Since the postal_df and lat_long_csv_df are both ordered the same way, drop the index to be able to merge.

In [11]:
lat_long_csv_df.reset_index(inplace=True)
lat_long_csv_df.drop('Postal Code', axis=1, inplace=True)
lat_long_csv_df.head()

Unnamed: 0,Latitude,Longitude
0,43.806686,-79.194353
1,43.784535,-79.160497
2,43.763573,-79.188711
3,43.770992,-79.216917
4,43.773136,-79.239476


Merging the postal codes with the latitudes and longitudes

In [12]:
postalLatLng_df = pd.concat([postal_df, lat_long_csv_df], axis=1)
postalLatLng_df.head()

Unnamed: 0,Postal code,Borough,Neighborhood,Latitude,Longitude
0,M1B,Scarborough,"Malvern, Rouge",43.806686,-79.194353
1,M1C,Scarborough,"Rouge Hill, Port Union, Highland Creek",43.784535,-79.160497
2,M1E,Scarborough,"Guildwood, Morningside, West Hill",43.763573,-79.188711
3,M1G,Scarborough,Woburn,43.770992,-79.216917
4,M1H,Scarborough,Cedarbrae,43.773136,-79.239476


End of this part

***
## Exploring and clustering the neighborhoods in Toronto

Import additional necessary libraries for this part

In [13]:
import json
import requests

# Matplotlib and associated plotting modules
import matplotlib.cm as cm
import matplotlib.colors as colors

# import k-means from clustering stage
from sklearn.cluster import KMeans

import folium # map rendering library

Visualization of the map of Toronto with all the neighborhoods

In [25]:
map_TO = folium.Map(
    location=[
        postalLatLng_df[postalLatLng_df['Neighborhood'] == 'Leaside'].Latitude,
        postalLatLng_df[postalLatLng_df['Neighborhood'] == 'Leaside'].Longitude
    ], 
    zoom_start=11)

# add markers to map
for lat, lng, label in zip(postalLatLng_df['Latitude'], postalLatLng_df['Longitude'], postalLatLng_df['Neighborhood']):
    label = folium.Popup(label, parse_html=True)
    folium.CircleMarker(
        [lat, lng],
        radius=5,
        popup=label,
        color='blue',
        fill=True,
        fill_color='#3186cc',
        fill_opacity=0.7,
        parse_html=False).add_to(map_TO)

display(map_TO)

Foursquare credentials

In [15]:
try:
    with open('FS_cred.txt', 'r') as file:
        creds = file.readlines()
    
    CLIENT_ID = creds[0] # your Foursquare ID
    CLIENT_SECRET = creds[1] # your Foursquare Secret
    VERSION = '20180605' # Foursquare API version
    
    print('Credentials loaded successfully!')

except:
    print('Unable to access file containing the credentials.')

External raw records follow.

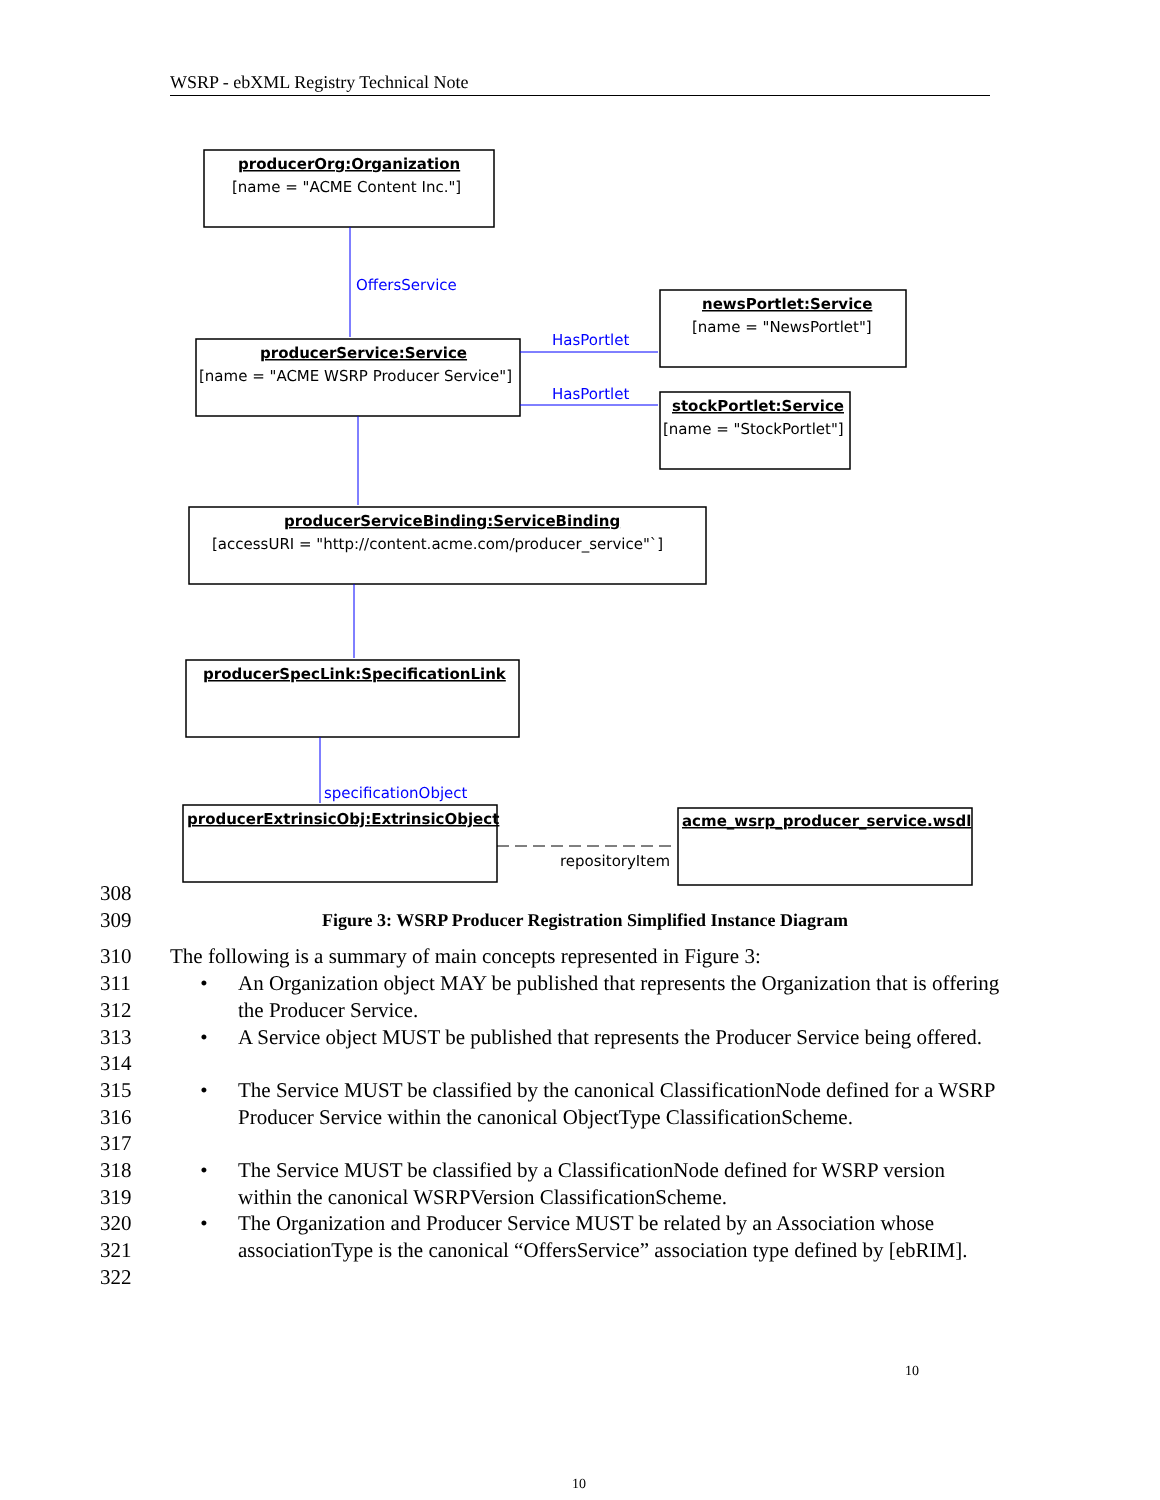WSRP - ebXML Registry Technical Note
producerOrg:Organization
newsPortlet:Service
producerService:Service
stockPortlet:Service
producerServiceBinding:ServiceBinding
producerSpecLink:SpecificationLink
producerExtrinsicObj:ExtrinsicObject
acme_wsrp_producer_service.wsdl
[name = "ACME Content Inc."]
[name = "NewsPortlet"]
[name = "ACME WSRP Producer Service"]
[name = "StockPortlet"]
[accessURI = "http://content.acme.com/producer_service"`]
OffersService
HasPortlet
HasPortlet
specificationObject
repositoryItem
308
309 Figure 3: WSRP Producer Registration Simplified Instance Diagram
310 The following is a summary of main concepts represented in Figure 3:
311
312 • An Organization object MAY be published that represents the Organization that is offering the Producer Service.
313
314 • A Service object MUST be published that represents the Producer Service being offered.
315
316
317 • The Service MUST be classified by the canonical ClassificationNode defined for a WSRP Producer Service within the canonical ObjectType ClassificationScheme.
318
319 • The Service MUST be classified by a ClassificationNode defined for WSRP version within the canonical WSRPVersion ClassificationScheme.
320
321
322 • The Organization and Producer Service MUST be related by an Association whose associationType is the canonical “OffersService” association type defined by [ebRIM].
10
10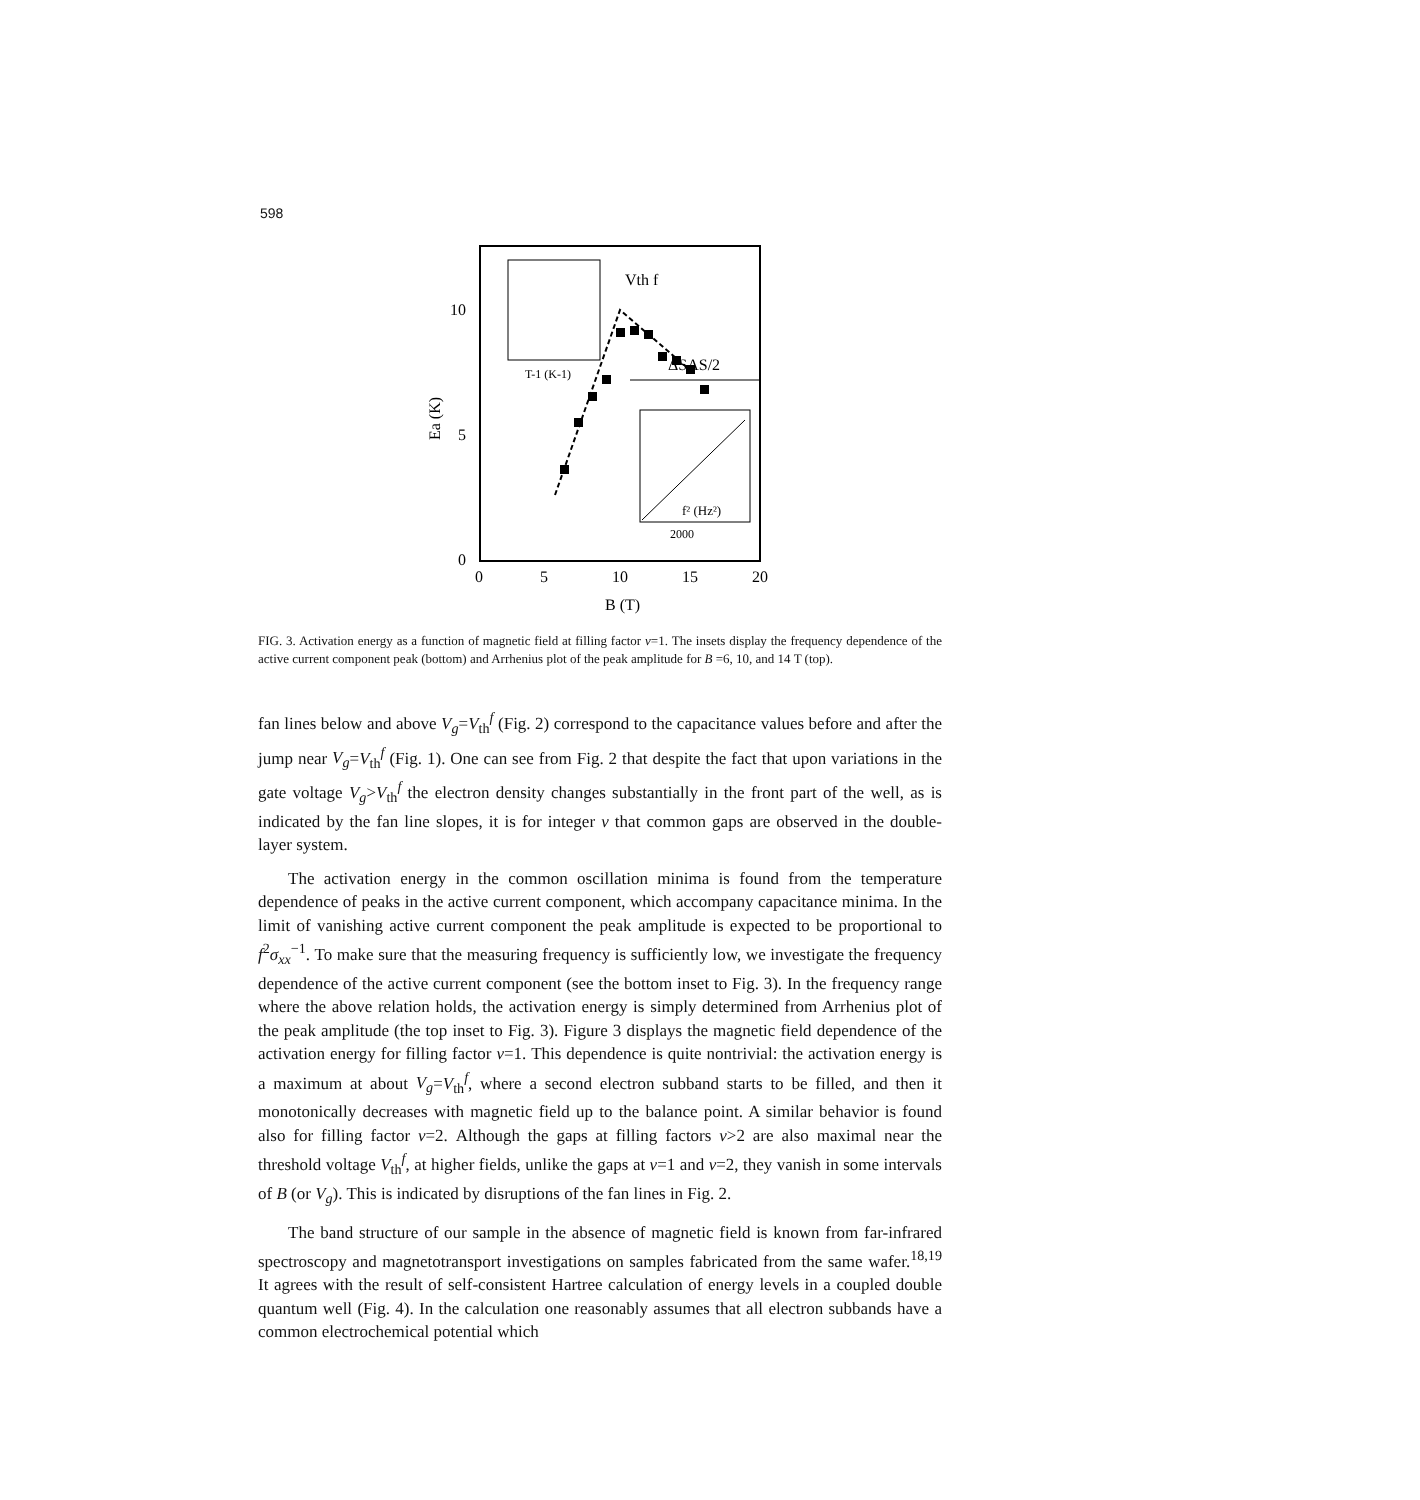598
10
5
0
0
5
10
15
20
B (T)
Ea (K)
ΔSAS/2
Vth f
T-1 (K-1)
f² (Hz²)
2000
FIG. 3. Activation energy as a function of magnetic field at filling factor ν=1. The insets display the frequency dependence of the active current component peak (bottom) and Arrhenius plot of the peak amplitude for B =6, 10, and 14 T (top).
fan lines below and above V<sub>g</sub>=V<sub>th</sub><sup>f</sup> (Fig. 2) correspond to the capacitance values before and after the jump near V<sub>g</sub>=V<sub>th</sub><sup>f</sup> (Fig. 1). One can see from Fig. 2 that despite the fact that upon variations in the gate voltage V<sub>g</sub>>V<sub>th</sub><sup>f</sup> the electron density changes substantially in the front part of the well, as is indicated by the fan line slopes, it is for integer ν that common gaps are observed in the double-layer system.
The activation energy in the common oscillation minima is found from the temperature dependence of peaks in the active current component, which accompany capacitance minima. In the limit of vanishing active current component the peak amplitude is expected to be proportional to f<sup>2</sup>σ<sub>xx</sub><sup>−1</sup>. To make sure that the measuring frequency is sufficiently low, we investigate the frequency dependence of the active current component (see the bottom inset to Fig. 3). In the frequency range where the above relation holds, the activation energy is simply determined from Arrhenius plot of the peak amplitude (the top inset to Fig. 3). Figure 3 displays the magnetic field dependence of the activation energy for filling factor ν=1. This dependence is quite nontrivial: the activation energy is a maximum at about V<sub>g</sub>=V<sub>th</sub><sup>f</sup>, where a second electron subband starts to be filled, and then it monotonically decreases with magnetic field up to the balance point. A similar behavior is found also for filling factor ν=2. Although the gaps at filling factors ν>2 are also maximal near the threshold voltage V<sub>th</sub><sup>f</sup>, at higher fields, unlike the gaps at ν=1 and ν=2, they vanish in some intervals of B (or V<sub>g</sub>). This is indicated by disruptions of the fan lines in Fig. 2.
The band structure of our sample in the absence of magnetic field is known from far-infrared spectroscopy and magnetotransport investigations on samples fabricated from the same wafer.<sup>18,19</sup> It agrees with the result of self-consistent Hartree calculation of energy levels in a coupled double quantum well (Fig. 4). In the calculation one reasonably assumes that all electron subbands have a common electrochemical potential which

Credentials loaded successfully!


Define a function to get the nearby venues of all the neighborhoods

In [16]:
def getNearbyVenues(names, latitudes, longitudes, radius=500):
    
    venues_list=[]
    for name, lat, lng in zip(names, latitudes, longitudes):
        print(name)
            
        # create the API request URL
        url = 'https://api.foursquare.com/v2/venues/explore?&client_id={}&client_secret={}&v={}&ll={},{}&radius={}&limit={}'.format(
            CLIENT_ID, 
            CLIENT_SECRET, 
            VERSION, 
            lat, 
            lng, 
            radius, 
            LIMIT)
            
        # make the GET request
        results = requests.get(url).json()["response"]['groups'][0]['items']
        
        # return only relevant information for each nearby venue
        venues_list.append([(
            name, 
            lat, 
            lng, 
            v['venue']['name'], 
            v['venue']['location']['lat'], 
            v['venue']['location']['lng'],  
            v['venue']['categories'][0]['name']) for v in results])

    nearby_venues = pd.DataFrame([item for venue_list in venues_list for item in venue_list])
    nearby_venues.columns = ['Neighborhood', 
                  'Neighborhood Latitude', 
                  'Neighborhood Longitude', 
                  'Venue', 
                  'Venue Latitude', 
                  'Venue Longitude', 
                  'Venue Category']
    
    return(nearby_venues)

Get the venues (limited to 100 per neighborhood)

In [17]:
LIMIT = 100

TO_venues = getNearbyVenues(names=postalLatLng_df['Neighborhood'],
                            latitudes=postalLatLng_df['Latitude'],
                            longitudes=postalLatLng_df['Longitude']
                            )

Malvern, Rouge
Rouge Hill, Port Union, Highland Creek
Guildwood, Morningside, West Hill
Woburn
Cedarbrae
Scarborough Village
Kennedy Park, Ionview, East Birchmount Park
Golden Mile, Clairlea, Oakridge
Cliffside, Cliffcrest, Scarborough Village West
Birch Cliff, Cliffside West
Dorset Park, Wexford Heights, Scarborough Town Centre
Wexford, Maryvale
Agincourt
Clarks Corners, Tam O'Shanter, Sullivan
Milliken, Agincourt North, Steeles East, L'Amoreaux East
Steeles West, L'Amoreaux West
Upper Rouge
Hillcrest Village
Fairview, Henry Farm, Oriole
Bayview Village
York Mills, Silver Hills
Willowdale, Newtonbrook
Willowdale
York Mills West
Willowdale
Parkwoods
Don Mills
Don Mills
Bathurst Manor, Wilson Heights, Downsview North
Northwood Park, York University
Downsview
Downsview
Downsview
Downsview
Victoria Village
Parkview Hill, Woodbine Gardens
Woodbine Heights
The Beaches
Leaside
Thorncliffe Park
East Toronto
The Danforth West, Riverdale
India Bazaar, The Beaches West
Studio District
Lawrence P

In [18]:
print('Found a total of %d venues in %d different categories!' % (TO_venues.shape[0], len(TO_venues['Venue Category'].unique())))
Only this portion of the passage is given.